3. "Fill it with data from X and connect with Stripe." Done.
4. ???
5. Profit
Seems like even a great dev will take 20x the time to do that if the model is able to correctly generate this, even with an error, customization, or two.
are startups really that shallow?
"Computer, I want to play a game."
"Okay, what will the game be?"
"I want to be a starship captain, give me a cool space ship I can explore the galaxy with"
"Okay... like this?"
"Not quite, make the galaxy more realistic, with real stars and planets. Also make it 3d. I want to be the captain inside the ship."
"How about now?"
"Cool, and there should be space stations I can visit near planets, and I can fly my ship to stars with hyperspace. Make it so I have to trade for fuel at the space stations, maybe I need to mine asteroids or search derelict space ships for treasure. I want to play with my friends too, they can have their own ships or walk around my ship."
"Done, was there anything else?"
"Yes, add different alien races to some of the star systems, and make some of them have alliances. I want to talk to the aliens about their history and culture. Sometimes aliens are unfriendly and we'll have space battles if talking doesn't work. Make it so I can command a fleet and call for reinforcements."
"Processing... Done. Anything else?"
"Actually this is boring, can we start over?"
"Game erased. Please provide new prompt."
Thanks for the inspiration!
But they also don't know how garbage collection works in their language, or how to work with 1 million things in an efficient manner. Or why does the app pause for 100 ms because someone does sort while parsing dates within the sort.

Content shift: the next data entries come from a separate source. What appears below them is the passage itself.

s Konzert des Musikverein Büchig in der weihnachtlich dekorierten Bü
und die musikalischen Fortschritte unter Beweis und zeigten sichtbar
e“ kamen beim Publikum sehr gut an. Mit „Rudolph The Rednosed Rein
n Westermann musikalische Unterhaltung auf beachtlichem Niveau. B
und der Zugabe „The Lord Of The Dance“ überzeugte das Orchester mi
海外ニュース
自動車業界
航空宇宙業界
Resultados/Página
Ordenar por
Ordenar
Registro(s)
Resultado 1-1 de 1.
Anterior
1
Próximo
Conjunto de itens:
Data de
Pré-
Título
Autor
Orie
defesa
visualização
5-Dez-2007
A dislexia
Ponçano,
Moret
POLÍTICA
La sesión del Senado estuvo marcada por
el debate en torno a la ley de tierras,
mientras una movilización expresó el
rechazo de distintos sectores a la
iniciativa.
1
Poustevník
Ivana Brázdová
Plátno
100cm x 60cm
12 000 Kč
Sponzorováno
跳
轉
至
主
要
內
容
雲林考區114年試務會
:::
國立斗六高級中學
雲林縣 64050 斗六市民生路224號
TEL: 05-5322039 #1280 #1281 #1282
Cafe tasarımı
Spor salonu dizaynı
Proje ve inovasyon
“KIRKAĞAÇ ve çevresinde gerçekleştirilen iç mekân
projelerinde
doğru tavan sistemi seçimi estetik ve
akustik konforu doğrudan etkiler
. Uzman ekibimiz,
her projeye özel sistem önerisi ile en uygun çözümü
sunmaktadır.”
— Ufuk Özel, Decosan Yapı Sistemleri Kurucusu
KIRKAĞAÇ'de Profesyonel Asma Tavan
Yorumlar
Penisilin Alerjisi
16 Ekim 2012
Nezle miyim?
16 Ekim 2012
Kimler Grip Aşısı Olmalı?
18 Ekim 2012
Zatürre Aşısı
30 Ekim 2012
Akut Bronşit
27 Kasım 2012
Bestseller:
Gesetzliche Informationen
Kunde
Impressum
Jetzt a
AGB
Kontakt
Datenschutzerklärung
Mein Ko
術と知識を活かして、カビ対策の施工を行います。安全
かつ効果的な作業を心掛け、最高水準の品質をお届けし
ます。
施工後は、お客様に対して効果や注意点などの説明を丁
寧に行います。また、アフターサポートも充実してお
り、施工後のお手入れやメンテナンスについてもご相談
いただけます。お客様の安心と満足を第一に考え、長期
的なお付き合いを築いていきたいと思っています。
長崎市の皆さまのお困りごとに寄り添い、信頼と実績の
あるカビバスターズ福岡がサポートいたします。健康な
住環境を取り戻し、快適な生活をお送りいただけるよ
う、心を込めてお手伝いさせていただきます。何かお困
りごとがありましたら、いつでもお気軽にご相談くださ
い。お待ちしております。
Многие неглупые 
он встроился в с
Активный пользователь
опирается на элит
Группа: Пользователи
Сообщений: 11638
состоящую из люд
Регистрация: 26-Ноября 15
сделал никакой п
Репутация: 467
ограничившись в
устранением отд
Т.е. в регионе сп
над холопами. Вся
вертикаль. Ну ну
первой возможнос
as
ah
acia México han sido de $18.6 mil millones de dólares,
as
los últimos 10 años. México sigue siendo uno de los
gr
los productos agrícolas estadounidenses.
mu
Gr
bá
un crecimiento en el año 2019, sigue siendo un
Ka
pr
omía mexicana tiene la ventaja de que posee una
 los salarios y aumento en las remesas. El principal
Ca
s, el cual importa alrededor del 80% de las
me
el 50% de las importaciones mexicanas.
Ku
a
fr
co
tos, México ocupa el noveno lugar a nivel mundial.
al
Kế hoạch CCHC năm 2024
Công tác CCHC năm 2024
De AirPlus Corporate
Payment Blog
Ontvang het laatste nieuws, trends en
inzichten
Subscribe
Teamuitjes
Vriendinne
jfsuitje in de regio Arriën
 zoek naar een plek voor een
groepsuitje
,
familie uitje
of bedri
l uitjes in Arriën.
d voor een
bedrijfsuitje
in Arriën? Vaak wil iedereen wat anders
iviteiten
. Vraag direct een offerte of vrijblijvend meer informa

For example, I have seen people that cant imagine what is the cost of a leaked database transaction, just back of the napkin wise, like you would think well, how many changes happened in between, how much we have to unwind when the session disconnects, when will it even disconnect because of the connection pool.. etc etc. Because the sql server is this magic rds thing. As if aws will solve everything with its pixie dust.